→ **WHAT NEEDS TO BE DONE**
Using the data below, set down every line from the one containing "Figure 1. Detection" through the one containing "Figure 7. Alignment", inclusive and unchanged. Pictures are to be skipped.

→ **DATA EXTRACTS**
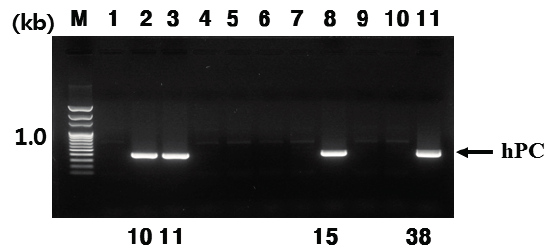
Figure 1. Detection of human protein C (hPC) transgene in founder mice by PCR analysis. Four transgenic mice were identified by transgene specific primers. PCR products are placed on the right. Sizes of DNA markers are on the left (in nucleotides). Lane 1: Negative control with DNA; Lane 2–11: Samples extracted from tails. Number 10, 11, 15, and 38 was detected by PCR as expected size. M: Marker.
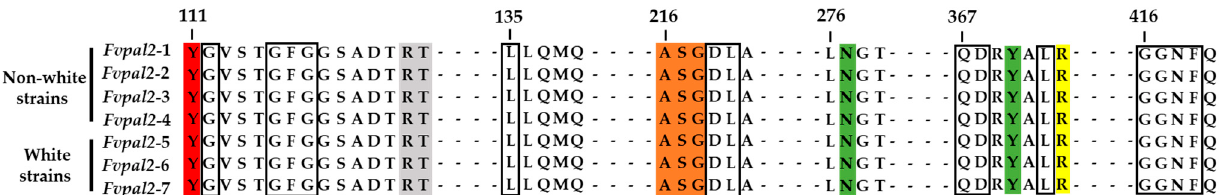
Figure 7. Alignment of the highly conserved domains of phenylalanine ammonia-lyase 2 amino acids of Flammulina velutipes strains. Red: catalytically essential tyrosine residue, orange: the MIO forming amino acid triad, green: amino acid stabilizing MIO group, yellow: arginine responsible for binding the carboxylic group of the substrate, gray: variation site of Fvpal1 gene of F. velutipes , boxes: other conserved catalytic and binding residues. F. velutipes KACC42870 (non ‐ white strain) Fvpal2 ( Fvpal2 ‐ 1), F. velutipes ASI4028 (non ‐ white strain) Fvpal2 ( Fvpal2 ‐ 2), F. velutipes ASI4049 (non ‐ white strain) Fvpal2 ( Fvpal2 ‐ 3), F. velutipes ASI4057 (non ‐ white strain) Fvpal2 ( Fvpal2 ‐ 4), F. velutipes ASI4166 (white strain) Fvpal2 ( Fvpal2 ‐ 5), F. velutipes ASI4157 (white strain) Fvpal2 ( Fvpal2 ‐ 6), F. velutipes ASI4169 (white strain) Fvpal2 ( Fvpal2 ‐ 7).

---

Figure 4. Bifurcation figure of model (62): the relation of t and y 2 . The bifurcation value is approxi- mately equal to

→ **SOLUTION**
Figure 1. Detection of human protein C (hPC) transgene in founder mice by PCR analysis. Four transgenic mice were identified by transgene specific primers. PCR products are placed on the right. Sizes of DNA markers are on the left (in nucleotides). Lane 1: Negative control with DNA; Lane 2–11: Samples extracted from tails. Number 10, 11, 15, and 38 was detected by PCR as expected size. M: Marker.
Figure 7. Alignment of the highly conserved domains of phenylalanine ammonia-lyase 2 amino acids of Flammulina velutipes strains. Red: catalytically essential tyrosine residue, orange: the MIO forming amino acid triad, green: amino acid stabilizing MIO group, yellow: arginine responsible for binding the carboxylic group of the substrate, gray: variation site of Fvpal1 gene of F. velutipes , boxes: other conserved catalytic and binding residues. F. velutipes KACC42870 (non ‐ white strain) Fvpal2 ( Fvpal2 ‐ 1), F. velutipes ASI4028 (non ‐ white strain) Fvpal2 ( Fvpal2 ‐ 2), F. velutipes ASI4049 (non ‐ white strain) Fvpal2 ( Fvpal2 ‐ 3), F. velutipes ASI4057 (non ‐ white strain) Fvpal2 ( Fvpal2 ‐ 4), F. velutipes ASI4166 (white strain) Fvpal2 ( Fvpal2 ‐ 5), F. velutipes ASI4157 (white strain) Fvpal2 ( Fvpal2 ‐ 6), F. velutipes ASI4169 (white strain) Fvpal2 ( Fvpal2 ‐ 7).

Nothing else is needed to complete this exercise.